━━━ Source data
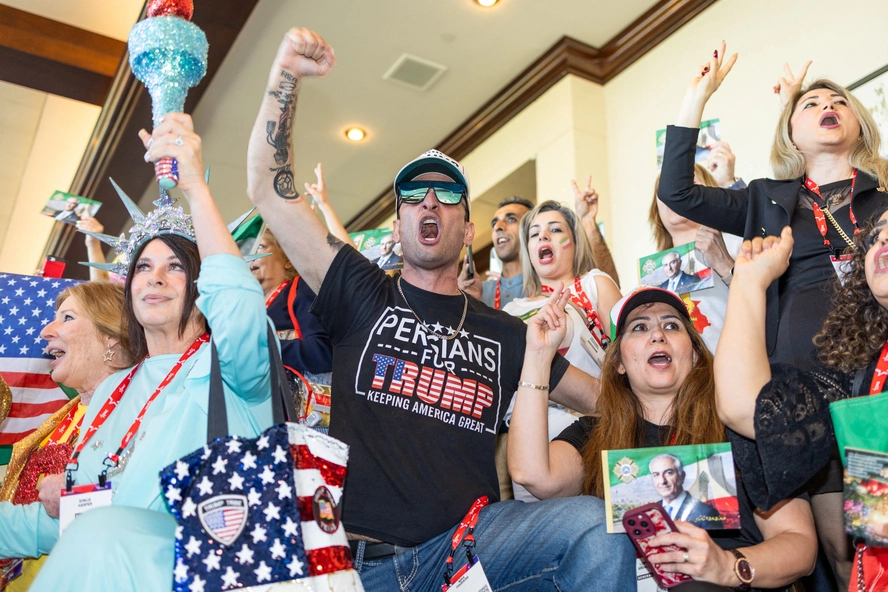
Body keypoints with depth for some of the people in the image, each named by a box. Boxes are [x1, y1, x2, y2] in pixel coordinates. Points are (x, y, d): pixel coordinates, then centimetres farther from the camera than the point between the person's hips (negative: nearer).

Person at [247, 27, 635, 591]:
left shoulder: (503, 333, 11)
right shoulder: (363, 296, 7)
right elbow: (269, 189, 2)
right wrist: (287, 73, -4)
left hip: (464, 542, 1)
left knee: (597, 523, -23)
━━━━━━
Action item → Although the records above contain pictures, your copy should give only their text, exactly as written.

Response to the exercise →
Body keypoints with depth for some of the people in the image, each named by a box. Boxes are [x1, y1, x2, y2] in pixel coordinates. Points are (x, y, d): pixel coordinates, then centimetres farther from the camera than the point between the person's hips (negative: nearer).

Person at [247, 27, 635, 591]:
left shoulder: (503, 333, 11)
right shoulder: (363, 296, 7)
right elbow: (269, 189, 2)
right wrist: (287, 73, -4)
left hip: (464, 542, 1)
left knee: (597, 523, -23)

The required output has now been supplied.